The prime minister and leader of the opposition traded rhetoric. Johnson said that the opposition’s slogan, on the grounds that it wouldn’t vote for a tax rise for the NHS, was: “Vote Labour, Wait Longer.” Starmer pointed out that Johnson had failed to guarantee that the NHS backlog would be cleared, and so Tory MPs would be voting to put up an “unfair tax on working people … for this?”

And they both ended with traditional devices. Starmer cited Rosie, a single mother working on the minimum wage in a care home, who was facing a “double whammy” of a cut in universal credit followed by an increase in national insurance contributions, from the “same old Tory party putting rich mates and donors before working people”.

Johnson responded by saying that, “if we’d listened to Captain Hindsight in July we’d still be locked down now”.

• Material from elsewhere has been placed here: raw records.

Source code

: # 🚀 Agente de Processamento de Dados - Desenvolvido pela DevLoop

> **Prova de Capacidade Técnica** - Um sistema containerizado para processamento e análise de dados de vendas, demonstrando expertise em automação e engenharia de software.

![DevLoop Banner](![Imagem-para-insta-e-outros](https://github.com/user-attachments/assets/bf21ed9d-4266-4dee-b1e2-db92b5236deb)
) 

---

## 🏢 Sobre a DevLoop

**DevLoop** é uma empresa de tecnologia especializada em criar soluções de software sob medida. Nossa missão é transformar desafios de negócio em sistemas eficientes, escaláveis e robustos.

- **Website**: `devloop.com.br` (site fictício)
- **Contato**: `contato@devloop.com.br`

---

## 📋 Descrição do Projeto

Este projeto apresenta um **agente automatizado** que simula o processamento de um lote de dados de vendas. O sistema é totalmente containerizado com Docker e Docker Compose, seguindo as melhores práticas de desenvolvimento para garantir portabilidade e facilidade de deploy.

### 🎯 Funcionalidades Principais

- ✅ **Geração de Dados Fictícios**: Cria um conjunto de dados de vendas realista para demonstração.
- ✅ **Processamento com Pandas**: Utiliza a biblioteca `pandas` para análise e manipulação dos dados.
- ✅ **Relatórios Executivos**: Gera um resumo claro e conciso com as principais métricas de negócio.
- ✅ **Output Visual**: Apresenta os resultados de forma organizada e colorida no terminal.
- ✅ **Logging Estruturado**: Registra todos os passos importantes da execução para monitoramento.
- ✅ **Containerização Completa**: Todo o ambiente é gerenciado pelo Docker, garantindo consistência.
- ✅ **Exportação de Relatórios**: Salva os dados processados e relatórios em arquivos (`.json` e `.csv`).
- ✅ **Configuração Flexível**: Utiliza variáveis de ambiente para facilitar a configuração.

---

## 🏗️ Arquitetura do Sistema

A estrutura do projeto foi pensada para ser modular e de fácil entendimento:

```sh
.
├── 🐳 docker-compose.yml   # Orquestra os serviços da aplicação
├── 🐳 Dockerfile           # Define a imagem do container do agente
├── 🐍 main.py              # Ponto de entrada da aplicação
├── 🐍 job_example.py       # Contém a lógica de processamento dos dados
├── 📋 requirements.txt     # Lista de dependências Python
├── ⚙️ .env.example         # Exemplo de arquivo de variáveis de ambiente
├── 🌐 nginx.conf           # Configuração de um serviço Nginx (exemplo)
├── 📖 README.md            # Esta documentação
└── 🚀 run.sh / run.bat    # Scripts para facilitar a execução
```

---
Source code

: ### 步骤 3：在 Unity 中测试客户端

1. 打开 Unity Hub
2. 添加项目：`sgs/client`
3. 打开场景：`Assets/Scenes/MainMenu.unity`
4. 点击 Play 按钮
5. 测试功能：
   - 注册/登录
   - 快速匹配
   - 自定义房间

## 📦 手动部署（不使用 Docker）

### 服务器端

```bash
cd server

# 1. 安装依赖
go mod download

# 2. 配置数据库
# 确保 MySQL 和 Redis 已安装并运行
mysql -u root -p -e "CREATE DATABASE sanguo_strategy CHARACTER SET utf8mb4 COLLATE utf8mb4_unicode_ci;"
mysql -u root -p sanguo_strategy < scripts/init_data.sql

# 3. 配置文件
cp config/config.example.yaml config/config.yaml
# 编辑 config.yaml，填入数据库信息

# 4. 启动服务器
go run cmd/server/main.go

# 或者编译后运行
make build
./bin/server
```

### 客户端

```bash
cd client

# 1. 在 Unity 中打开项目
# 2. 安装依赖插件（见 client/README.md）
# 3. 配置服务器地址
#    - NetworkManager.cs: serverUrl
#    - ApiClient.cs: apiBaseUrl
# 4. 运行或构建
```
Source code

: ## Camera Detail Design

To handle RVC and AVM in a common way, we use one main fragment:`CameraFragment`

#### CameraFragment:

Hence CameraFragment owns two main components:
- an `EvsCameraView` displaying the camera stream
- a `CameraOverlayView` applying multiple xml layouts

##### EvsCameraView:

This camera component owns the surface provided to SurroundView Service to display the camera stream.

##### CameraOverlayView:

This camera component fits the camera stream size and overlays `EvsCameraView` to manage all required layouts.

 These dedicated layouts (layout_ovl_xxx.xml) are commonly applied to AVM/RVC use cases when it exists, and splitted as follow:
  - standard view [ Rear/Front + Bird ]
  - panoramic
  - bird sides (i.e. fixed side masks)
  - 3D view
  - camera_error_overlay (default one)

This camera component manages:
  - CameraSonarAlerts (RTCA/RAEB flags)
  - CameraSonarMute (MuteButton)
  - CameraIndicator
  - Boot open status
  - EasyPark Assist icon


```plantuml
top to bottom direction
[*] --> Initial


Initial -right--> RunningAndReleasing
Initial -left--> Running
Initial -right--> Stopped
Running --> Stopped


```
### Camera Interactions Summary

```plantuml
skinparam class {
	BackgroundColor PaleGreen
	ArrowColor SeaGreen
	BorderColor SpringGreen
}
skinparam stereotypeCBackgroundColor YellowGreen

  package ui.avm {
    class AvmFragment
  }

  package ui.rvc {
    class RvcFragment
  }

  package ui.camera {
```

But beneath the knockabout it was possible to discern the shape of the titanic political struggle over the next two or three years. The Blairite minister to whom I spoke this morning compared Johnson’s strategic sense of politics to Blair’s: “It was a real coup yesterday.” Johnson had worked out where public opinion lay on the NHS and realised that his party wouldn’t be able to stop him laying claim to Labour territory.

For the moment, Johnson is master of all that he surveys. Starmer cannot pin down the ideological shapeshifter who has used the advantage of power to set the tempo, proposing a tax rise with little warning and pushing it through parliament before MPs have had time to work out what the problems with it might be.

Nor can Starmer compete with Johnson on the show-off qualities of the populist extrovert, although he did better today to look as if he were patronising the prime minister with an air of relaxed and indulgent contempt.

But the doubts will creep in. The instant opinion polls on the tax rise are not so favourable to the prime minister that he can rely on voters welcoming the chance to pay higher taxes themselves in April next year, rather than assuming that someone else will pay.

Starmer’s questions today laid the ground for the criticisms of tomorrow, when the NHS backlog proves difficult to clear – at least Blair tried to match more funding with reform, whereas Johnson seems to be simply throwing money at the problem. Then there will be the inevitable disappointments when it turns out that the social care problems have not been solved when the new arrangements finally start in October 2023. People will still have to sell their homes to pay for care, and yesterday’s promise that no one will have to spend more than £86,000 in their lifetime turns out not to include the “hotel costs” – board and lodging – in a care home.

Johnson had the upper hand today, but Starmer may have the advantage when the hubbub of a noisy Prime Minister’s Questions has died down.